Fragmento seleccionado:
^^^^^^^^^^^^^^^^
Se observa que la intolerancia religiosa no es exclusiva de los grupos organizados
alrededor de una creencia en deidades, sino también que en los individuos que comparten
una identidad colectiva antirreligiosa, la militancia se articula con la intolerancia frente a
una supuesta amenaza.
En este sentido, ni la secularización ni la fe tendrían por qué ser un peligro en sí
mismas. El problema surge de cómo se entienden esos dos conceptos y cómo es que, a
partir de lo que determina una autoridad ─sea tradicional o puramente carismática─, el
resto de los miembros de un grupo religioso o antirreligioso ─organizado o no─ asumen
que lo que se dice es la verdad y que dicha verdad debe ser aceptada, a como dé lugar, por
los demás miembros de la sociedad.
^^^^^^^^^^^^^^^^
Extractos del listado:
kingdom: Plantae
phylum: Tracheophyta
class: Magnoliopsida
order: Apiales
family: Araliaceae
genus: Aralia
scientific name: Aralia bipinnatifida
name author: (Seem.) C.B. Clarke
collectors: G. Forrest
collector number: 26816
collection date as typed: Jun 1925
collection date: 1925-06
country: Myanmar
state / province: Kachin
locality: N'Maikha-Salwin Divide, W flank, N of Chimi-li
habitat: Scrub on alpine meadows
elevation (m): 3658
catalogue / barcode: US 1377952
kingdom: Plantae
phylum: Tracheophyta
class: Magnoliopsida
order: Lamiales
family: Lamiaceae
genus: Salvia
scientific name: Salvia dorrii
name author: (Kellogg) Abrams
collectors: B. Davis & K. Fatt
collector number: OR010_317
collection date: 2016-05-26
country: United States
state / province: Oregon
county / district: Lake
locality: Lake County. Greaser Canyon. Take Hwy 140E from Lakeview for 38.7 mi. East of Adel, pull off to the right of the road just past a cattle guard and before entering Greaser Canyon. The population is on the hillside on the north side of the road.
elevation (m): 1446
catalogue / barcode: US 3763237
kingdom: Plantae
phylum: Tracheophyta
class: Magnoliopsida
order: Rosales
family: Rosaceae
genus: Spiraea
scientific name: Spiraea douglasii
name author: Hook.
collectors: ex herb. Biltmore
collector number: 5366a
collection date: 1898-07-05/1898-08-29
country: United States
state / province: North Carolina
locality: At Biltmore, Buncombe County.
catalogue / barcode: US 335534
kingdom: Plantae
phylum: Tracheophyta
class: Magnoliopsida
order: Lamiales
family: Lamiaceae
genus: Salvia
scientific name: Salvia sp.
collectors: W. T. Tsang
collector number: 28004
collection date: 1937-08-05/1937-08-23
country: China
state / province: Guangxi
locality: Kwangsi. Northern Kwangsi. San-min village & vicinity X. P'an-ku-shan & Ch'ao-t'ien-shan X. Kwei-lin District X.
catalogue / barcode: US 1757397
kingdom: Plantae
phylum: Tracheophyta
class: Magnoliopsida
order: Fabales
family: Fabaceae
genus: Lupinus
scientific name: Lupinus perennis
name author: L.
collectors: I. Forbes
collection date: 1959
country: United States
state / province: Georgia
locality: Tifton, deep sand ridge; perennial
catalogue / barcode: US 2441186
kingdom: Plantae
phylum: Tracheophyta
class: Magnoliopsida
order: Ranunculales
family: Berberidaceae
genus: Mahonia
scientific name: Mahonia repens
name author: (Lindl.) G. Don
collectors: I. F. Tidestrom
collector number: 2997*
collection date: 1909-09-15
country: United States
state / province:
^^^^^^^^^^^^^^^^
Tarea 1:
Según el fragmento sobre la intolerancia religiosa, ¿qué dos cosas no tendrían por qué ser un peligro en sí mismas?
Tarea 2:
Por favor, prosigue el fragmento sobre la intolerancia religiosa con un párrafo que arranque después de su última oración.
El listado es un material aparte, independiente del fragmento.

Respuesta 1:
Ni la secularización ni la fe.

Respuesta 2:
Finalmente, en palabras de Karl Popper, “el aumento del conocimiento depende por
completo de la existencia del desacuerdo”; por ello es importante tener claro que no existen
verdades absolutas así como tampoco postulados que no puedan ser sometidos a discusión
para generar acuerdos. Si la identidad colectiva ofrece un sentido de pertenencia, debemos
entender también que el “los otros” es un interlocutor, no un enemigo.